5 books Bill Gates thinks you should read over the holidays

5 books Bill Gates thinks you should read over the holidays
Bill Gates / YouTube

Whether you’re hunting for a thoughtful Christmas gift for a loved one, or in desperate need of something to distract from the family during the holidays, we think we've got the perfect solution for you.

We’ve all been told not to judge a book by its cover and any recommendations for a good read is always appreciated.

But when that recommendation comes from the likes of Bill Gates it's certainly worth paying attention.

So here are Gates' top recommendations:

1. String Theory, by David Foster Wallace

This book is a collection of five essays Wallace has penned about tennis, and Gates says you don’t need to play, or even watch the sport to love the book.

You know tennis is kind of amazing.

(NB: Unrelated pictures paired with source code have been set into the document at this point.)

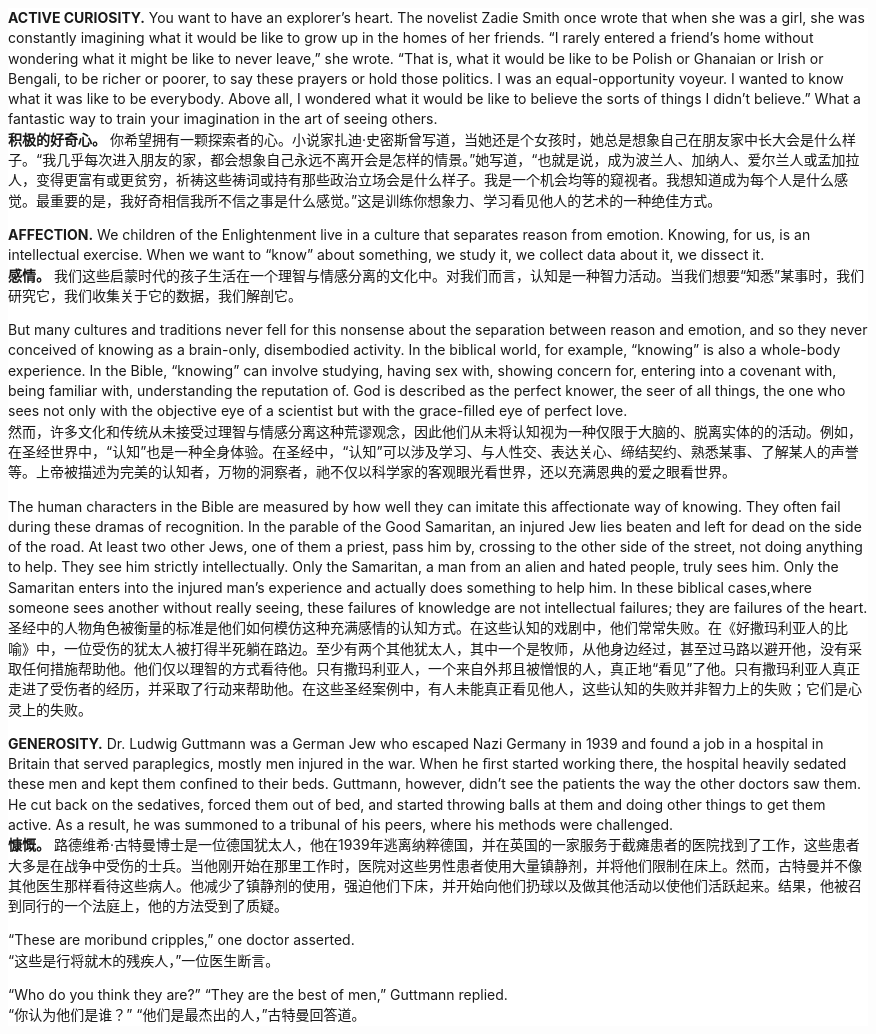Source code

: **ACTIVE CURIOSITY.** You want to have an explorer’s heart. The novelist Zadie Smith once wrote that when she was a girl, she was constantly imagining what it would be like to grow up in the homes of her friends. “I rarely entered a friend’s home without wondering what it might be like to never leave,” she wrote. “That is, what it would be like to be Polish or Ghanaian or Irish or Bengali, to be richer or poorer, to say these prayers or hold those politics. I was an equal-opportunity voyeur. I wanted to know what it was like to be everybody. Above all, I wondered what it would be like to believe the sorts of things I didn’t believe.” What a fantastic way to train your imagination in the art of seeing others.<br/>
**积极的好奇心。** 你希望拥有一颗探索者的心。小说家扎迪·史密斯曾写道，当她还是个女孩时，她总是想象自己在朋友家中长大会是什么样子。“我几乎每次进入朋友的家，都会想象自己永远不离开会是怎样的情景。”她写道，“也就是说，成为波兰人、加纳人、爱尔兰人或孟加拉人，变得更富有或更贫穷，祈祷这些祷词或持有那些政治立场会是什么样子。我是一个机会均等的窥视者。我想知道成为每个人是什么感觉。最重要的是，我好奇相信我所不信之事是什么感觉。”这是训练你想象力、学习看见他人的艺术的一种绝佳方式。

**AFFECTION.** We children of the Enlightenment live in a culture that separates reason from emotion. Knowing, for us, is an intellectual exercise. When we want to “know” about something, we study it, we collect data about it, we dissect it.<br/>
**感情。** 我们这些启蒙时代的孩子生活在一个理智与情感分离的文化中。对我们而言，认知是一种智力活动。当我们想要“知悉”某事时，我们研究它，我们收集关于它的数据，我们解剖它。

But many cultures and traditions never fell for this nonsense about the separation between reason and emotion, and so they never conceived of knowing as a brain-only, disembodied activity. In the biblical world, for example, “knowing” is also a whole-body experience. In the Bible, “knowing” can involve studying, having sex with, showing concern for, entering into a covenant with, being familiar with, understanding the reputation of. God is described as the perfect knower, the seer of all things, the one who sees not only with the objective eye of a scientist but with the grace-ﬁlled eye of perfect love.<br/>
然而，许多文化和传统从未接受过理智与情感分离这种荒谬观念，因此他们从未将认知视为一种仅限于大脑的、脱离实体的的活动。例如，在圣经世界中，“认知”也是一种全身体验。在圣经中，“认知”可以涉及学习、与人性交、表达关心、缔结契约、熟悉某事、了解某人的声誉等。上帝被描述为完美的认知者，万物的洞察者，祂不仅以科学家的客观眼光看世界，还以充满恩典的爱之眼看世界。

The human characters in the Bible are measured by how well they can imitate this aﬀectionate way of knowing. They often fail during these dramas of recognition. In the parable of the Good Samaritan, an injured Jew lies beaten and left for dead on the side of the road. At least two other Jews, one of them a priest, pass him by, crossing to the other side of the street, not doing anything to help. They see him strictly intellectually. Only the Samaritan, a man from an alien and hated people, truly sees him. Only the Samaritan enters into the injured man’s experience and actually does something to help him. In these biblical cases,where someone sees another without really seeing, these failures of knowledge are not intellectual failures; they are failures of the heart.<br/>
圣经中的人物角色被衡量的标准是他们如何模仿这种充满感情的认知方式。在这些认知的戏剧中，他们常常失败。在《好撒玛利亚人的比喻》中，一位受伤的犹太人被打得半死躺在路边。至少有两个其他犹太人，其中一个是牧师，从他身边经过，甚至过马路以避开他，没有采取任何措施帮助他。他们仅以理智的方式看待他。只有撒玛利亚人，一个来自外邦且被憎恨的人，真正地“看见”了他。只有撒玛利亚人真正走进了受伤者的经历，并采取了行动来帮助他。在这些圣经案例中，有人未能真正看见他人，这些认知的失败并非智力上的失败；它们是心灵上的失败。

**GENEROSITY.** Dr. Ludwig Guttmann was a German Jew who escaped Nazi Germany in 1939 and found a job in a hospital in Britain that served paraplegics, mostly men injured in the war. When he ﬁrst started working there, the hospital heavily sedated these men and kept them conﬁned to their beds. Guttmann, however, didn’t see the patients the way the other doctors saw them. He cut back on the sedatives, forced them out of bed, and started throwing balls at them and doing other things to get them active. As a result, he was summoned to a tribunal of his peers, where his methods were challenged.<br/>
**慷慨。** 路德维希·古特曼博士是一位德国犹太人，他在1939年逃离纳粹德国，并在英国的一家服务于截瘫患者的医院找到了工作，这些患者大多是在战争中受伤的士兵。当他刚开始在那里工作时，医院对这些男性患者使用大量镇静剂，并将他们限制在床上。然而，古特曼并不像其他医生那样看待这些病人。他减少了镇静剂的使用，强迫他们下床，并开始向他们扔球以及做其他活动以使他们活跃起来。结果，他被召到同行的一个法庭上，他的方法受到了质疑。

“These are moribund cripples,” one doctor asserted.<br/>
“这些是行将就木的残疾人，”一位医生断言。

“Who do you think they are?” “They are the best of men,” Guttmann replied.<br/>
“你认为他们是谁？” “他们是最杰出的人，”古特曼回答道。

There’s interesting personalities and incredible play. If you’re going to read one tennis book, this is probably the best.

Gates says he's a passionate player himself, and here's the proof:

2. Shoe dog, by Phil Knight

This memoir by the co-founder of Nike is “well written” and “amazingly honest,” according to Gates. He also says Knight is quiet and difficult to get to know in person, but that he really opens up about the business’ journey in this book.

3. The gene, by Siddhartha Mukherjee

Gates says:

Doctors are deemed a “triple threat” when they take care of patients, teach medical students, and conduct research. Mukherjee, who does all of these things at Columbia University, is a “quadruple threat,” because he’s also a Pulitzer Prize– winning author.

The book opens up genome science, and the ethical questions it raises, to a wider audience.

4. The Myth of the Strong Leader, by Archie Brown

Brown looks at what it means to be a strong leader, observing pertinent examples throughout history. It was published last year but has taken on a new significance after the events of 2016.

5. The grid, by Gretchen Blake

In this book, Blake discusses the history of America's electrical grid – which Gates calls one of the greatest engineering wonders of the modern world - and how it was built up.

You can hear more about Gates' picks right here:

There's plenty of time yet to hit up your local bookshop.